On déraille
Il est évident qu’au vu des nombreux problèmes qui se posent au pays, dus pour la plupart aux Tunisiens euxmêmes, une certaine tension s’est installée. En majorité, les citoyens sont insatisfaits et déçus et attendent toujours les promesses initiées par la Révolution. Fébriles, inquiets, leurs réactions sont souvent irréfléchies. On veut tout et tout de suite sans tenir compte des conséquences. Des événements habituels et regrettables suscitent des réactions néfastes, dangereuses. Et on déraille.
A la C.T.N., la traversée du ferry «Le Carthage» en direction de Gênes a été annulée parce que deux marins ont refusé d’exécuter le travail ordonné par leur capitaine.
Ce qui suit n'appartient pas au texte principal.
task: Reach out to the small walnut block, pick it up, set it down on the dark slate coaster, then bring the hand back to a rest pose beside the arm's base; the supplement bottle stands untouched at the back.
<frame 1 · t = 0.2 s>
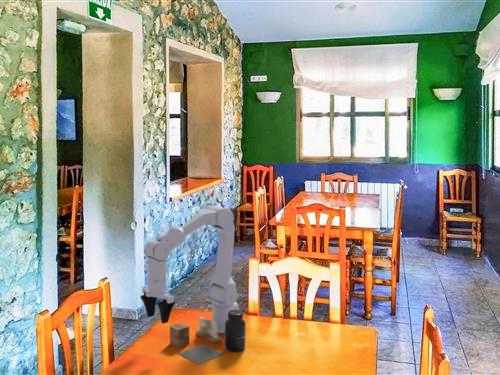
hand: (157, 319, 164), 10 cm above the table, tool pointing down, fingers open, 7 cm apart
coaster: (200, 354, 161), on the table
supplement bottle: (235, 348, 166), on the table
walnut block: (179, 343, 169), on the table
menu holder: (208, 337, 174), on the table
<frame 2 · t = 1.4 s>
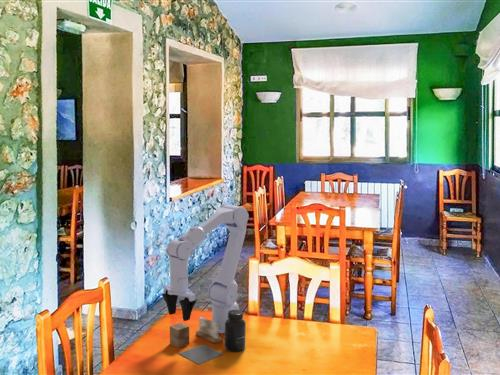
hand: (179, 316, 168), 9 cm above the table, tool pointing down, fingers open, 7 cm apart
nothing on the table moved.
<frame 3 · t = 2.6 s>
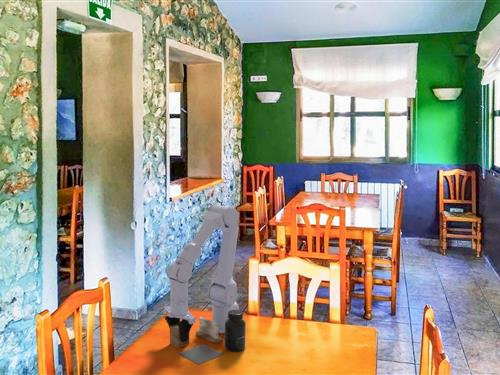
hand: (179, 338, 169), 2 cm above the table, tool pointing down, fingers closed on walnut block, 4 cm apart
walnut block: (179, 343, 169), on the table, touching gripper
everything else where it was.
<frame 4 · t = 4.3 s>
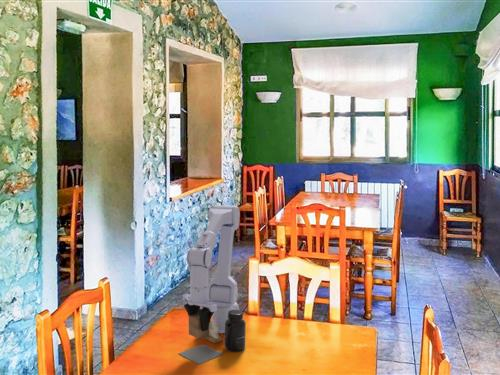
hand: (199, 327, 161), 8 cm above the table, tool pointing down, fingers closed on walnut block, 4 cm apart
walnut block: (198, 334, 161), point 6 cm above the table, touching gripper
everything else where it was.
when the fingers open (3 cm above the table, at t = 5.8 s): walnut block drops 1 cm, resting on coaster.
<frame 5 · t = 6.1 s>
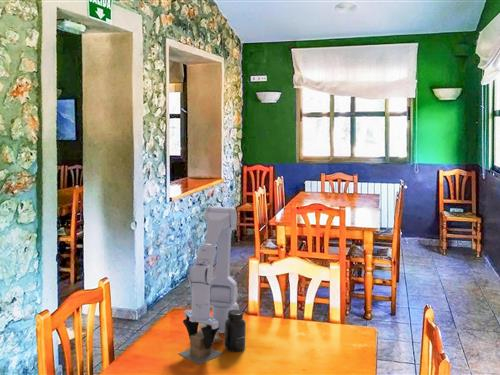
hand: (200, 344, 161), 3 cm above the table, tool pointing down, fingers open, 7 cm apart
walnut block: (200, 353, 161), resting on coaster
everything else where it was.
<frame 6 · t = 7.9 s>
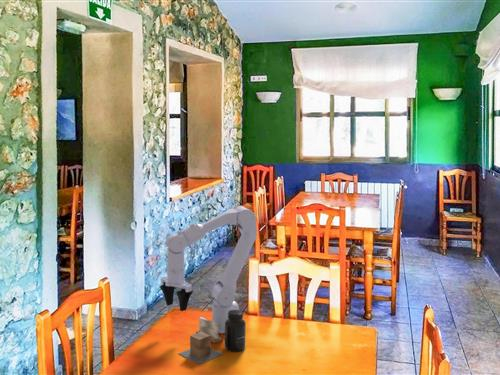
hand: (176, 307, 176), 9 cm above the table, tool pointing down, fingers open, 7 cm apart
nothing on the table moved.
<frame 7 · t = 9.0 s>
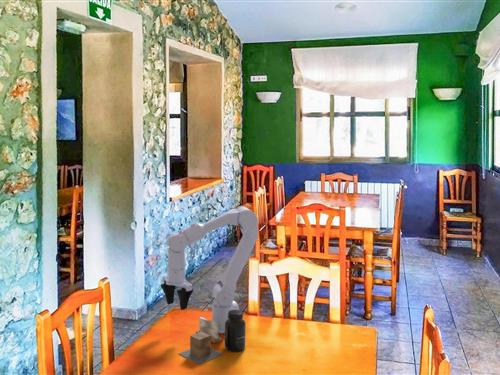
hand: (176, 306, 177), 9 cm above the table, tool pointing down, fingers open, 7 cm apart
nothing on the table moved.
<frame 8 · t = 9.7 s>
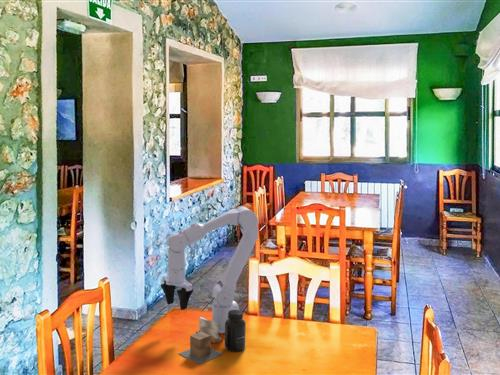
hand: (176, 306, 177), 9 cm above the table, tool pointing down, fingers open, 7 cm apart
nothing on the table moved.
at the end: walnut block 0.2 cm from the coaster (horizontally); walnut block tilted 0°; walnut block resting on coaster — task done.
Le syndicat est intervenu pour décréter une grève, laissant en plan les centaines de passagers à Tunis et ceux qui attendaient à Gênes. Cela a des conséquences désastreuses financières et pour l’image de la compagnie. Un autre ferry reliant Marseille a accusé un retard de 5 heures sans qu’aucune explication ne soit donnée. On imagine l’état d’esprit des usagers auxquels on a daigné servir un sandwich au thon. Du côté de Tunisair, on ne cesse de déplorer les retards. Le dernier en date concerne le vol de dimanche dernier, jour de l’aïd, à destination de Madrid, retardé de 4 heures sans aucune explication. Ces deux compagnies nationales de transport oublient ce pour quoi elles existent et ne tiennent pas compte de leurs passagers. Elles déraillent.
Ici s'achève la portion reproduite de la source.